Don Cheadle es un interesante actor afroamericano, generalmente encasillado en papeles secundarios. Su fascinación por la figura y (sobre todo) la música del trompetista de jazz Miles Davis le ha llevado a montar esta estimulante película, Miles ahead (título, por cierto, de uno de sus más renombrados álbumes, publicado en 1957), en la que ha ejercido, además de como protagonista, también como director, coguionista, productor e incluso ha compuesto la música adicional. Quiere decirse con ello que, si no hubiera existido André Bazin, habría que acuñar el concepto de “cine de autor” para hablar de esta película, pues ciertamente es, de forma abrumadora, una obra de Don Cheadle.
El actor y neófito director (sólo había rodado hasta ahora un episodio de una miniserie televisiva) demuestra buen olfato como creador cinematográfico.
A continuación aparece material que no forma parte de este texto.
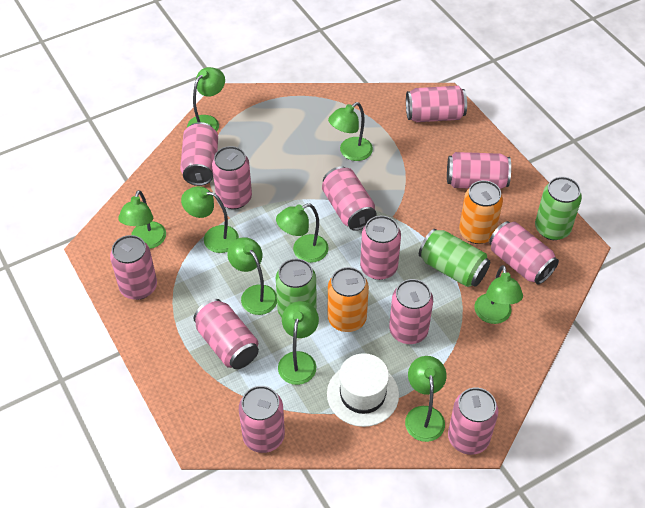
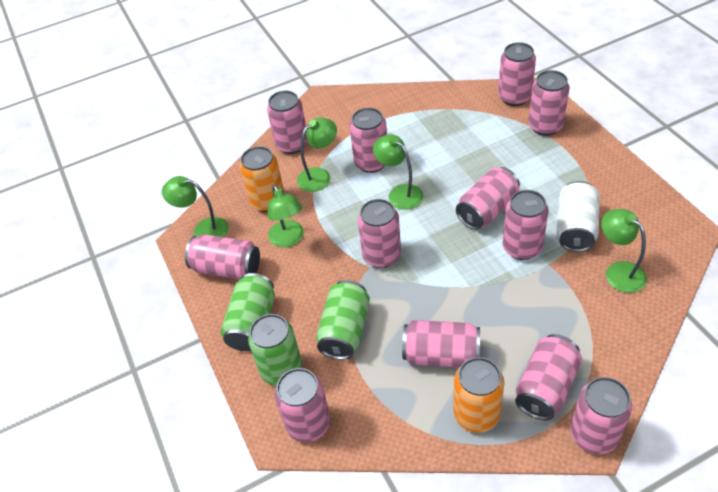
green lamp: 9 -> 5
white can: 0 -> 1
white hat: 1 -> 0

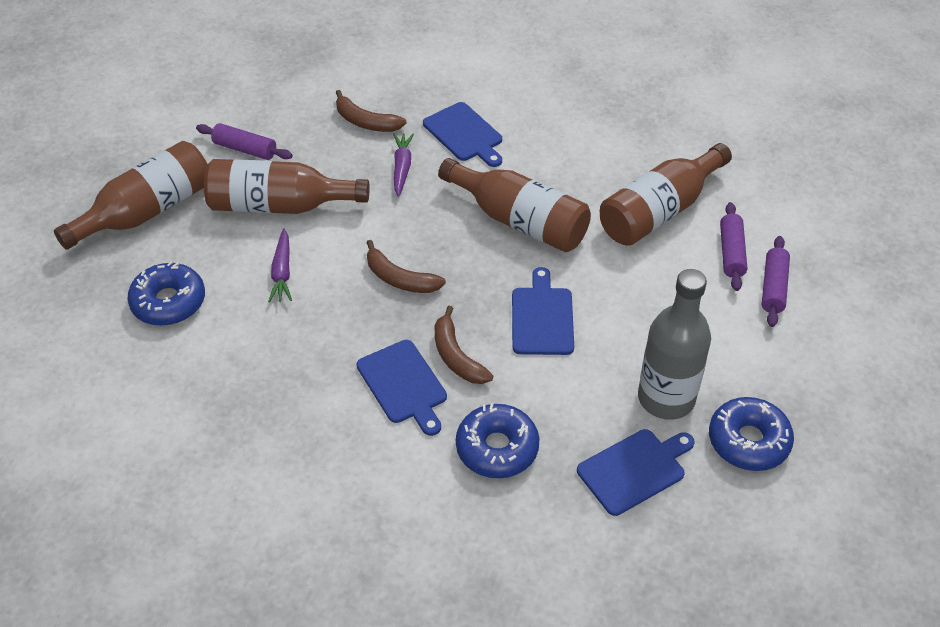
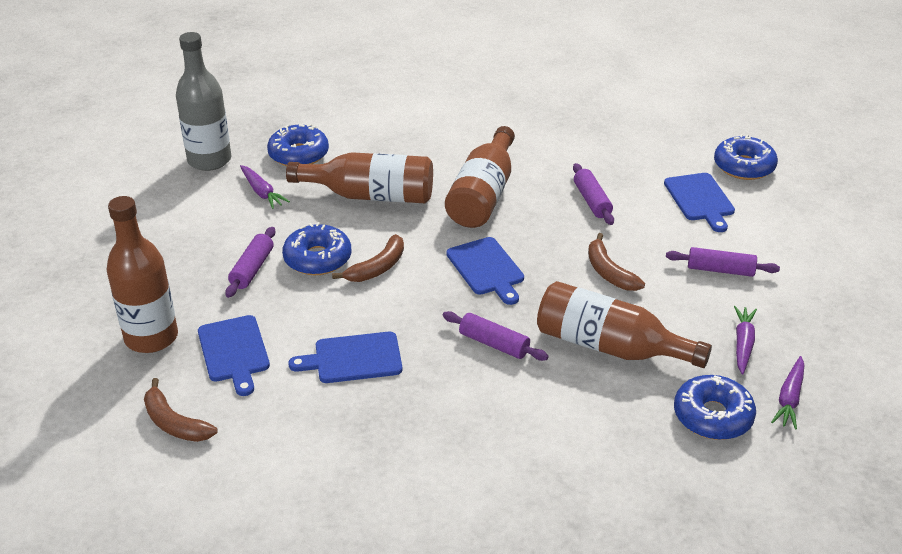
blue donut: 3 -> 4
purple carrot: 2 -> 3
purple rolling pin: 3 -> 4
No es su dirección la típicamente pulcra y aplicada del director novato que busca no meter la pata más de lo necesario. Por el contrario, Cheadle toma riesgos formales, presenta su filme fragmentado temporalmente, con una columna vertebral que gira en torno a un momento en la vida de Miles Davis, allá por los años setenta, en el que su adicción a las drogas y otras frustraciones le hizo abandonar durante un tiempo la composición y los conciertos. Sobre esa base real, Cheadle y su coguionista Steven Baigelman imaginan el fabulado encuentro con un periodista free lance que escribe supuestamente para la revista Rolling Stone, y que, tras un primer desencuentro, le ayudará a recuperar la cinta magnetofónica en la que el maestro de la trompeta había ido acumulando sus últimas creaciones para intentar volver al showbiz.
Cheadle y Baigelman, con buen criterio, optan por no hacer el típico biopic hagiográfico, sino que se centran en ese momento histórico, crítico para la continuidad de la carrera artística de Miles, trufando ese eje argumental central con otra historia, la de su amor y desamor con su primera esposa, a la que engañaba reiteradamente con otras aunque finalmente siempre volviera a ella. Con una estructura temporal fragmentada, el cénit estilístico del filme se centra en la escena en el local donde se desarrolla una velada de boxeo, en la que Cheadle hace coincidir hasta tres momentos históricos distintos en una sola secuencia e incluso en un mismo plano, una esplendorosa muestra de talento y de capacidad de síntesis que extraña, sorprende y admira en un (en el apartado de dirección) recién llegado como él.
Miles ahead, aunque no sea una biografía al uso con todos los detalles de la vida y milagros del mítico trompetista, sí nos aporta una idea nítida de lo que fue el músico de Illinois: engreído, pagado de sí mismo, yonqui irredento, mujeriego, maltratador, un tipo con el que, desde luego, no se iría uno de copas. Pero (siempre hay un pero), cuando se ponía la trompeta en los labios… uno podía imaginarse que estaba escuchando la música del paraíso.
Valiente en cuanto que no ahorra los evidentes defectos del ser humano Davis, sabiendo como sabe Cheadle (a su vez también un fan absoluto) que Miles cuenta, un cuarto de siglo después de su muerte, con una legión millonaria de admiradores entregados, el filme es una hermosa, poliédrica visión sobre uno de los creadores musicales más interesantes que ha dado el siglo XX. Es también una película arriesgada y transgresora, nada complaciente con la figura del mito, y con evidentes intenciones de estilo. Nos descubre, entonces, a un nuevo cineasta con cosas que decir, con desenvoltura creativa, con capacidad para contar historias, entre la verdad y la fabulación, entre la certeza y la invención.
Cheadle, entregado como director, lo está también como protagonista, adaptando meticulosamente su físico al del músico de Illinois, incluso adoptando su peculiar tono de voz, que parecía estar hablando siempre en un confesionario. Por cierto que los playbacks musicales los encaja admirablemente. Ewan McGregor, en un papel secundario pero importante, contrapone la vida caótica del músico (en cierto momento lo llama el maestro desaliñado) con su mirada de blanquito escocés que busca la exclusiva de su vida por medios a veces no demasiado ortodoxos. La actriz Emayatzy Corinealdi es el descubrimiento del filme: aunque tiene ya una dilatada carrera en cine y (sobre todo) televisión, hasta ahora no había tenido ocasión de brillar como aquí, una presencia fascinante que justifica sobradamente la idolatría del músico, aunque al final a éste le perdiera la concupiscencia, la rijosidad con otras féminas.